EXERCISE DIRECTIONS:
Check each line of the data, and copy those where "implementation" appears.
SUPPLIED RECORDS Start Marker
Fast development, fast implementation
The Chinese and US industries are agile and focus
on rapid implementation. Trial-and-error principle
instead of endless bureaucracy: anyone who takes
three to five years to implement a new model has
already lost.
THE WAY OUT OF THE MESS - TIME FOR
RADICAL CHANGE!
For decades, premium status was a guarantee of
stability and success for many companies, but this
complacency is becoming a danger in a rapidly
SUPPLIED RECORDS End Marker
OUTPUT FOR THIS TASK:
Fast development, fast implementation
on rapid implementation. Trial-and-error principle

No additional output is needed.